题目描述
文件格式内容如下:
<dblp>
<inproceedings>
<author>Zhenyu Li 0001</author>
<author>Gaogang Xie</author>
<year>2010</year>
<booktitle>GLOBECOM</booktitle>
</inproceedings>
<inproceedings>
<author>Abdulkadir Celik</author>
<author>Redha M. Radaydeh</author>
<author>Fawaz S. Al-Qahtani</author>
<author>Ahmed H. Abd El-Malek</author>
<year>2017</year>
<booktitle>GLOBECOM Workshops</booktitle>
</inproceedings>
.....
</dblp>
代码思路应该是遍历每个<inproceedings>标签,在<inproceedings>标签里根据<author>标签个数增加<booktitle>标签个数,使得每个<inproceedings>标签里的2者数量一致。
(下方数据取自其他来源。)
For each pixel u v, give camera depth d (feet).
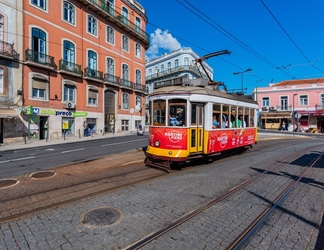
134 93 104.73
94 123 84.38
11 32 59.16
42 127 67.82
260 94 133.18
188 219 13.07
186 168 26.76
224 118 31.14
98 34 86.22
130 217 13.37
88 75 80.23
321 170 25.61
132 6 102.99
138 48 109.40
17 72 60.13
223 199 16.37
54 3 70.18
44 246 10.35
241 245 10.40
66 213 13.96
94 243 10.59
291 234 11.42
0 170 26.40
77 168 26.86
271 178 22.20
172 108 26.14
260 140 66.80
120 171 25.17
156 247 10.25
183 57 139.54
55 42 70.38
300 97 122.31
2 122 57.52
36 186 19.60
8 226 12.33
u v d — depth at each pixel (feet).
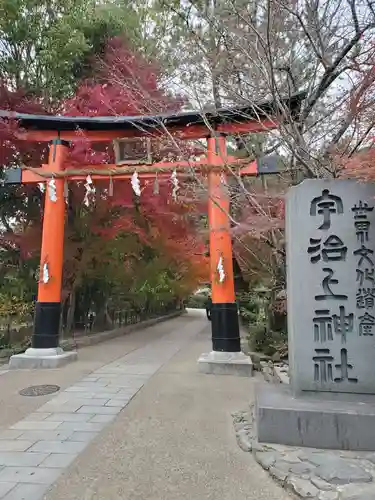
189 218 41.37
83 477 11.53
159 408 18.48
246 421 16.08
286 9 17.28
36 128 30.83
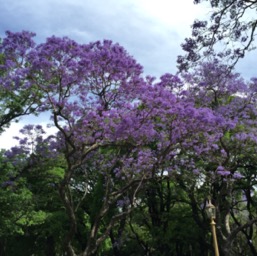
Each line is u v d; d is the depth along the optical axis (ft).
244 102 79.92
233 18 36.91
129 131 61.57
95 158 73.20
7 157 79.56
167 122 63.93
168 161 70.03
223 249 70.85
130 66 62.59
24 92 77.20
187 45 39.32
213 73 75.25
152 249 109.91
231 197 79.77
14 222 81.82
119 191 67.26
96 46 64.44
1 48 59.62
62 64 59.41
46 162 83.10
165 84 65.77
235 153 76.74
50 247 109.91
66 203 61.52
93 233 63.77
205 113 64.13
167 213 94.22
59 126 60.44
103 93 64.85
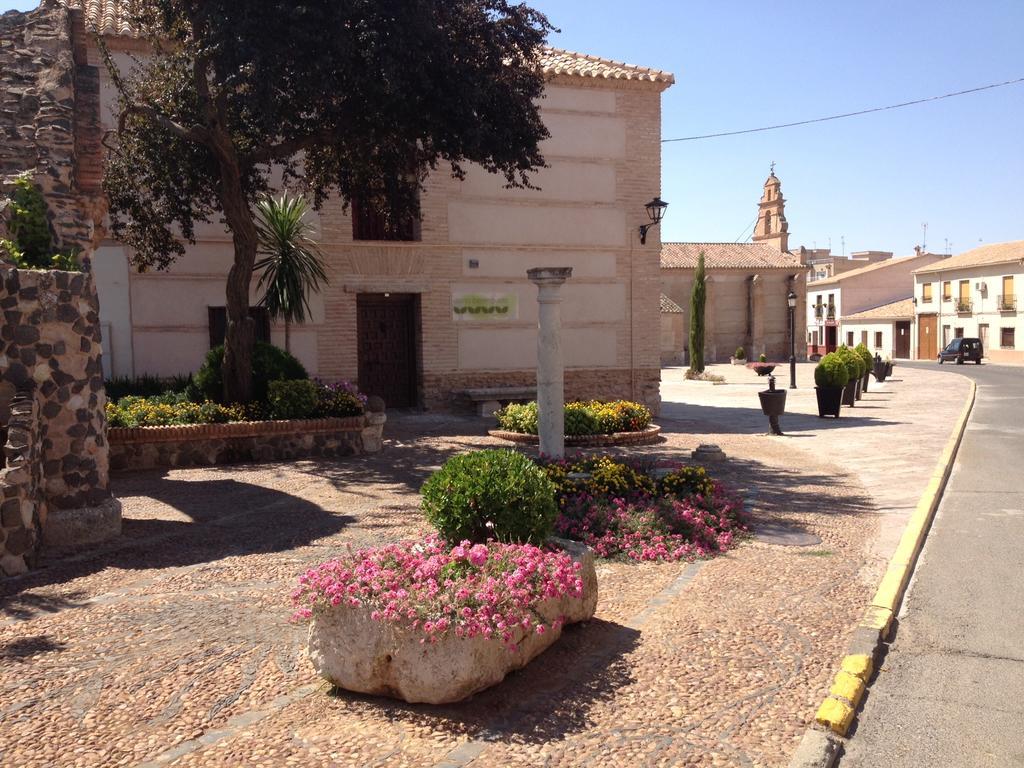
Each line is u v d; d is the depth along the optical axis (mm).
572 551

每个<inproceedings>标签里有很多个<author>标签,但只有一个<booktitle>标签,在每个<inproceedings>标签增加<booktitle>标签数量,使得和<author>标签的数量一致,理想结果如下:
<dblp>
<inproceedings>
<author>Zhenyu Li 0001</author>
<author>Gaogang Xie</author>
<year>2010</year>
<booktitle>GLOBECOM</booktitle>
<booktitle>GLOBECOM</booktitle>
</inproceedings>
<inproceedings>
<author>Abdulkadir Celik</author>
<author>Redha M. Radaydeh</author>
<author>Fawaz S. Al-Qahtani</author>
<author>Ahmed H. Abd El-Malek</author>
<year>2017</year>
<booktitle>GLOBECOM Workshops</booktitle>
<booktitle>GLOBECOM Workshops</booktitle>
<booktitle>GLOBECOM Workshops</booktitle>
<booktitle>GLOBECOM Workshops</booktitle>
</inproceedings>
.....
</dblp>
请给出实现代码,让<inproceedings>里两个标签数量一致,并具有推广性,我需要处理一个文件,几千万条数据,上面只是给出了基本的XML文件内容格式。